Diagnosis and treatment for obstructive sleep apnea resulted in medical cost savings in a group of U.S. truck drivers.

A trucker behind the wheel. welcomia/Getty Images

“Among the 1.87 million U.S. commercial drivers estimated by the Bureau of Labor Statistics to be operating non–farm-based heavy trucks (gross weight at least 26,000 pounds), 17%-28%, or 318,00 to 524,000, are expected to have at least mild [obstructive sleep apnea] based on prevalence studies on commercial drivers,” wrote Stephen V. Burks, PhD, of the University of Minnesota, Morris, and colleagues.

“If the larger population of the 4.0 million drivers estimated by the Federal Motor Carrier Safety Administration to be using commercial driver’s licenses in interstate and intrastate transportation is considered, 0.68 to 1.1 million drivers may have OSA. The majority of these drivers are thought to be undiagnosed and untreated. There is thus considerable scope for healthcare cost savings through treatment of OSA among commercial drivers,” they noted.

The study was published in Sleep.

In 2017, after industry complaints about costs, the federal government withdrew its proposal to mandate testing truckers for OSA. Yet some commercial fleets do require testing, and a new study looking at retrospective data from a large fleet’s health insurance program shows that drivers diagnosed and treated for OSA saw medical cost savings, compared with those considered likely to have OSA who had neither diagnosis nor treatment.

Dr.

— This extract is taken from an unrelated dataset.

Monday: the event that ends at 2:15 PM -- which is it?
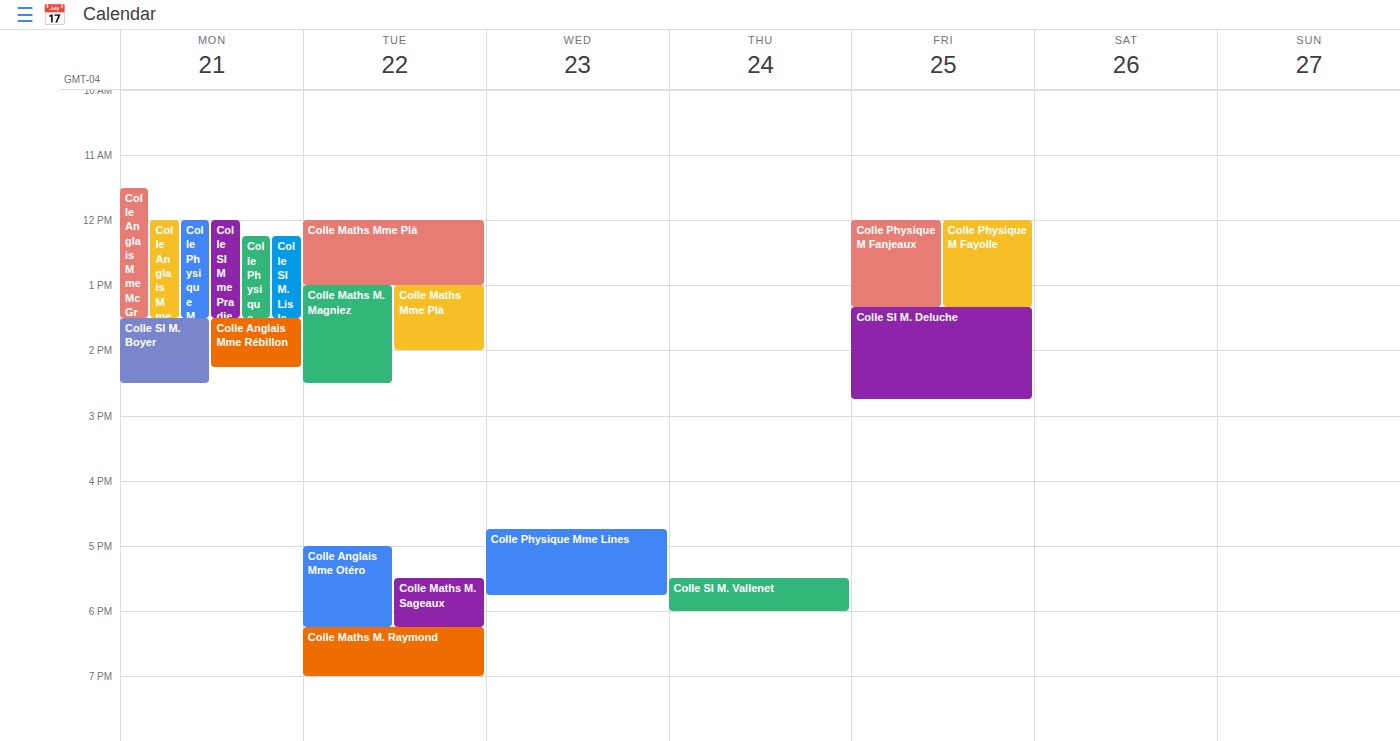
"Colle Anglais Mme Rébillon""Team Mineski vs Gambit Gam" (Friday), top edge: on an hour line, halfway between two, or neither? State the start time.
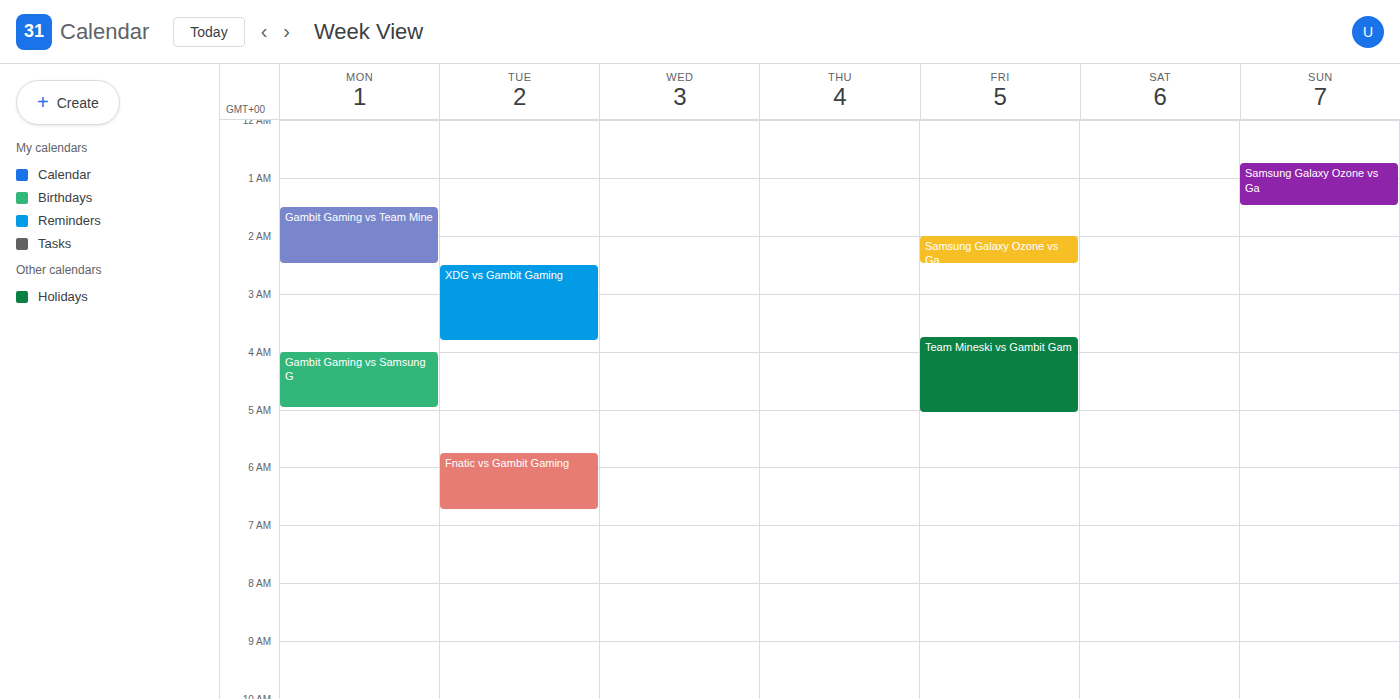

Burks and his colleagues looked at records for 1,516 drivers tested for OSA, of whom 1,224 were positive, and compared these with an equal number of controls flagged through the same screening program as likely to have OSA, but who had never received a diagnosis in a sleep clinic or treatment with auto-adjusting positive airway pressure (APAP). All cases received auto-adjusting positive airway pressure (APAP) treatment. The investigators then looked at insurance costs for diagnosed drivers, compared with screen-positive controls before and after the polysomnogram date, over an 18-month period.

Most of the diagnosed cases in the cohort (n = 932) were deemed compliant with treatment. For every pair of subjects and controls, the researchers looked at per-member insurance costs over 18 months, though not all drivers were observed for a full period of 18 months, mostly because of turnover. Dr. Burks and colleagues found that non-OSA related medical claim costs savings after diagnosis and treatment of every 100 screen-positive controls was $153,042 (95% confidence interval, –$5,352, $330,525, P = .06.) Subjects adhering to treatment with APAP saw mean non-OSA related savings of $441 per member per month (95% CI, –$861, –$21, P = .035).

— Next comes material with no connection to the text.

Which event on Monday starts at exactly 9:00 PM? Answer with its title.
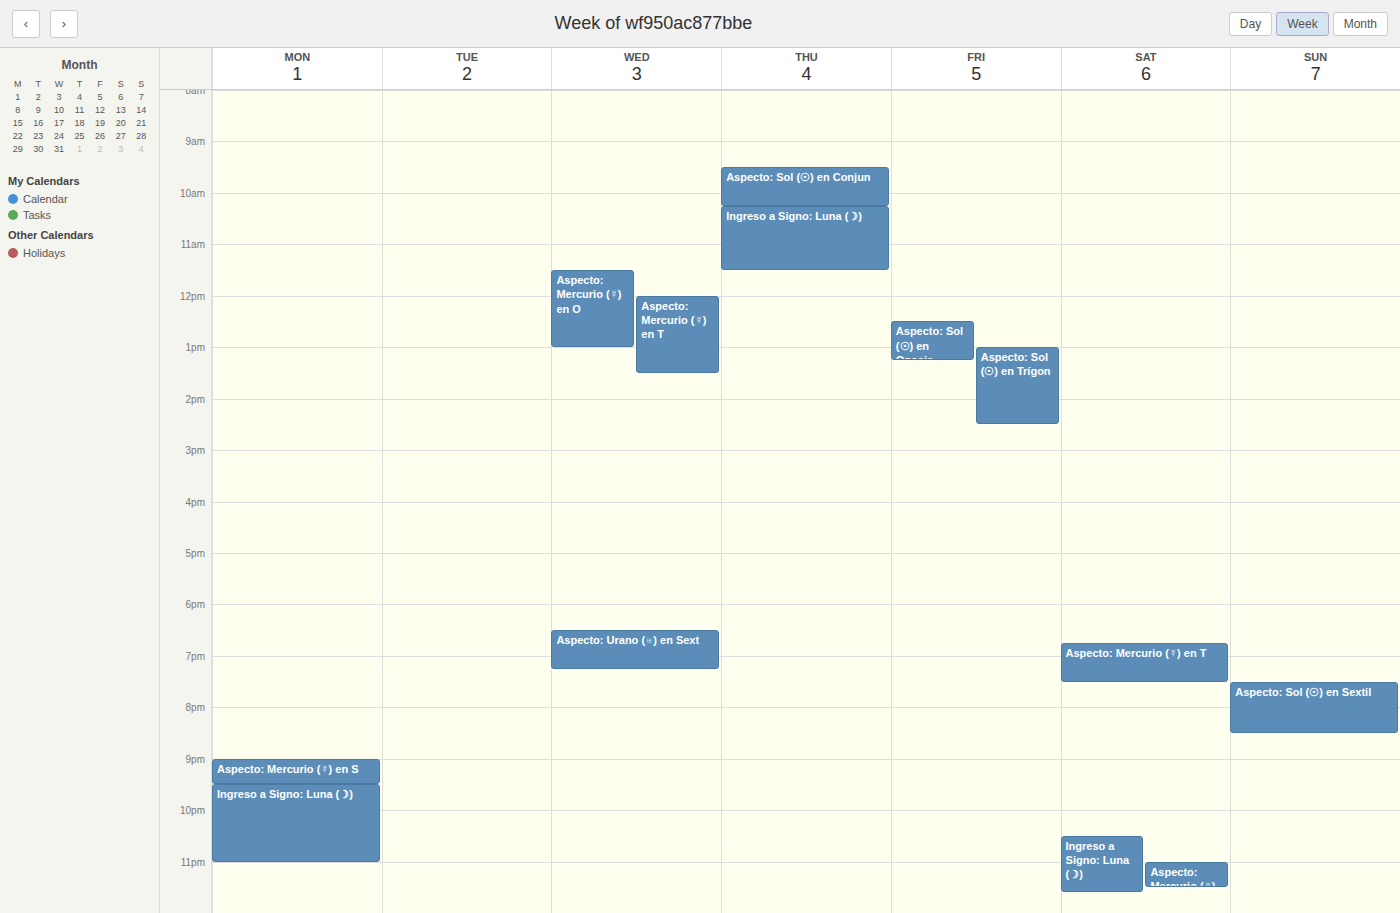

“Taken together, this is substantial evidence that OSA treatment is associated with savings in non-OSA–program medical insurance claim costs,” the authors wrote, adding that such savings could be expected to help offset expenses related to mandatory OSA programs. The authors acknowledged as a limitation of their study that it did not capture costs of pharmaceutical treatment or those of the OSA program itself. Nor did the findings capture “the value of injuries, lost work time, or disability days associated with untreated OSA, nor the savings from avoided preventable crashes.”

The study received funding from Harvard University and the National Surface Transportation Safety Center for Excellence. Two coauthors disclosed funding from pharmaceutical and device manufacturers and hold patents on sleep therapies. Another coauthor disclosed being an expert witness in trucking-related cases and one received funds from the study’s sponsor, a trucking safety research group.